On a besoin de preuves d’approbation, sinon n’importe qui pourrait arriver avec une facture en disant : « Vous me devez tant. »

Jean-François Kacou, directeur général d’Ensemble Montréal

Selon Jonathan Cohen, qui était agent officiel du parti lors de la campagne de 2021, le problème avec le contrat pour les capsules vidéo, c’est qu’il a été réalisé avant le déclenchement officiel de la campagne. « Les services rendus pour l’élection, mais hors de la période électorale, ne sont pas remboursables » par le DGEQ, affirme-t-il en entrevue.

Or, au DGEQ, on précise que les dépenses électorales sont celles qui sont engagées pour des biens et services qui seront utilisés pendant la campagne électorale. « L’important n’est pas le moment où la commande a été passée ni le moment où ç’a été payé. Ce qu’on regarde, c’est l’utilisation », explique la porte-parole du DGEQ, Julie Saint-Arnaud.

Les dépenses électorales donnent droit à un remboursement qui peut atteindre 70 %, jusqu’à un certain maximum. Lors de la campagne électorale de 2021, Ensemble Montréal a dépensé 1,4 million, alors que le maximum permis était de 1,6 million.

Il n’est pas clair si les capsules vidéo tournées par OBox ont été utilisées après le déclenchement de la campagne.

L’ancien représentant officiel Jonathan Cohen confie que « ç’a été une campagne difficile », mais soutient que tous les fournisseurs ont été payés.

Mais pour les dépenses engagées avant et après la campagne, « il y a eu des difficultés de paiement, y compris pour moi-même », dit-il. « C’est possible qu’il y ait eu des délais ou des non-paiements, je sais pertinemment que ç’a été mon cas. »

Une autre contractuelle ayant travaillé lors de la campagne électorale dit avoir eu beaucoup de mal à se faire rembourser des factures totalisant environ 1000 $, pour des frais de déplacement et de communication, pour lesquels elle avait fourni des justificatifs. Devant son insistance, le parti a fini par lui rembourser 500 $.
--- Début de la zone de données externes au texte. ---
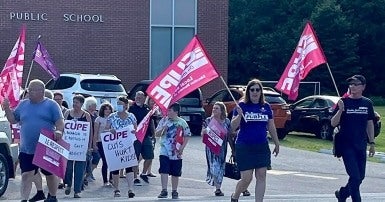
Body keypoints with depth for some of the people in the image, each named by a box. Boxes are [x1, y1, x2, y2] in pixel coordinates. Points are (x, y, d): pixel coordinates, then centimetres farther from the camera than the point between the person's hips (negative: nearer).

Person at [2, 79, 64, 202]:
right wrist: (7, 108, -1)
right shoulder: (23, 104, 9)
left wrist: (58, 131, -27)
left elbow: (60, 122, -7)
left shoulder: (51, 105, -3)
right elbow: (13, 120, 14)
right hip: (26, 150, 2)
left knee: (50, 174, 13)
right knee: (26, 175, -4)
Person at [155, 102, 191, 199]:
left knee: (175, 173, 7)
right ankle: (164, 191, -9)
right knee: (164, 170, -11)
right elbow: (156, 134, 8)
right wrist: (162, 129, -12)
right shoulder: (164, 120, 4)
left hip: (176, 152, 0)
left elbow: (187, 136, 4)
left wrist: (182, 147, -6)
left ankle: (174, 192, 19)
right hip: (164, 151, 1)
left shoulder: (182, 122, -1)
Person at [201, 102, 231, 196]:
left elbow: (230, 135, 11)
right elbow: (202, 133, 4)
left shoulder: (227, 121, 5)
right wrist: (204, 131, -20)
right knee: (214, 166, -11)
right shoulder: (208, 120, 2)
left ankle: (218, 187, 16)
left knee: (221, 167, 5)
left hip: (222, 148, 2)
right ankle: (218, 188, -8)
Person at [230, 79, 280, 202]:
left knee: (261, 176, 0)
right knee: (246, 178, -3)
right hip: (244, 147, -3)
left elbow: (271, 127, 15)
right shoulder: (242, 105, -3)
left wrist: (277, 144, 18)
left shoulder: (266, 107, 7)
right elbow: (233, 126, -8)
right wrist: (239, 115, -26)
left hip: (262, 147, 4)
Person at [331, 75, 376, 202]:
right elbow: (333, 123, -7)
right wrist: (340, 110, -24)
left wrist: (372, 143, 12)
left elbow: (370, 124, 14)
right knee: (355, 176, -10)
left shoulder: (367, 103, 5)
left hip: (361, 145, 5)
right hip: (347, 145, -4)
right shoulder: (344, 102, -5)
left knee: (360, 177, 11)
« Je sais qu’il y avait des difficultés financières, mais j’avais fourni toutes mes factures », dit-elle, sous le couvert de l’anonymat parce qu’elle travaille toujours en politique.

Des surplus pour Projet Montréal

Pendant que le principal parti de l’opposition tente d’éponger ses dettes, le parti de la mairesse Valérie Plante, Projet Montréal, nage dans les surplus. L’actif net accumulé par le parti au pouvoir était estimé à 557 000 $ au 31 décembre 2022, selon son dernier rapport financier. Projet Montréal a recueilli environ 200 000 $ en dons et en frais d’adhésion l’an dernier, tandis qu’Ensemble Montréal a reçu 128 000 $ du public. Projet Montréal a dépensé sensiblement la même somme que ses opposants lors de la campagne électorale de 2021, soit 1,4 million.